Work required:
Leaving out all pictures, reproduce the entries below exactly, from the first line through the line that contains "Prof. Dr. Ruth".

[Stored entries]
- - -

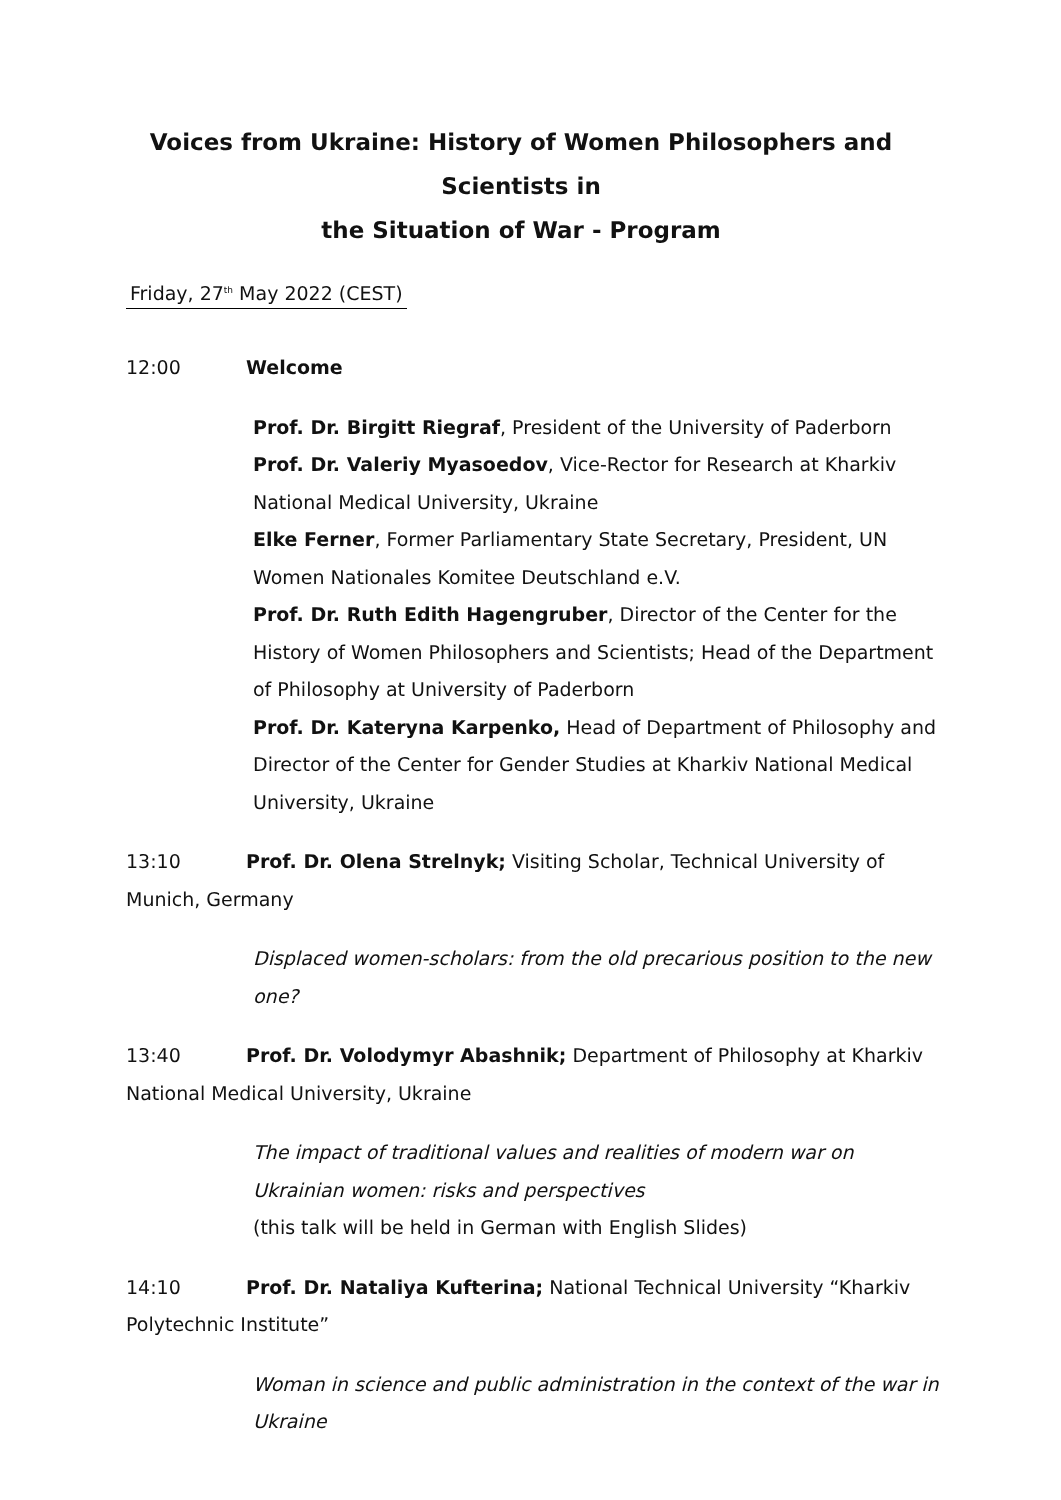Voices from Ukraine: History of Women Philosophers and Scientists in
the Situation of War - Program
Friday, 27<sup>th</sup> May 2022 (CEST)
12:00 Welcome
Prof. Dr. Birgitt Riegraf, President of the University of Paderborn
Prof. Dr. Valeriy Myasoedov, Vice-Rector for Research at Kharkiv National Medical University, Ukraine
Elke Ferner, Former Parliamentary State Secretary, President, UN Women Nationales Komitee Deutschland e.V.
Prof. Dr. Ruth Edith Hagengruber, Director of the Center for the History of Women Philosophers and Scientists; Head of the Department of Philosophy at University of Paderborn
Prof. Dr. Kateryna Karpenko, Head of Department of Philosophy and Director of the Center for Gender Studies at Kharkiv National Medical University, Ukraine
13:10 Prof. Dr. Olena Strelnyk; Visiting Scholar, Technical University of Munich, Germany
Displaced women-scholars: from the old precarious position to the new one?
13:40 Prof. Dr. Volodymyr Abashnik; Department of Philosophy at Kharkiv National Medical University, Ukraine
The impact of traditional values and realities of modern war on Ukrainian women: risks and perspectives
(this talk will be held in German with English Slides)
14:10 Prof. Dr. Nataliya Kufterina; National Technical University “Kharkiv Polytechnic Institute”
Woman in science and public administration in the context of the war in Ukraine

- - -

The completed task:
Voices from Ukraine: History of Women Philosophers and Scientists in
the Situation of War - Program
Friday, 27<sup>th</sup> May 2022 (CEST)
12:00 Welcome
Prof. Dr. Birgitt Riegraf, President of the University of Paderborn
Prof. Dr. Valeriy Myasoedov, Vice-Rector for Research at Kharkiv National Medical University, Ukraine
Elke Ferner, Former Parliamentary State Secretary, President, UN Women Nationales Komitee Deutschland e.V.
Prof. Dr. Ruth Edith Hagengruber, Director of the Center for the History of Women Philosophers and Scientists; Head of the Department of Philosophy at University of Paderborn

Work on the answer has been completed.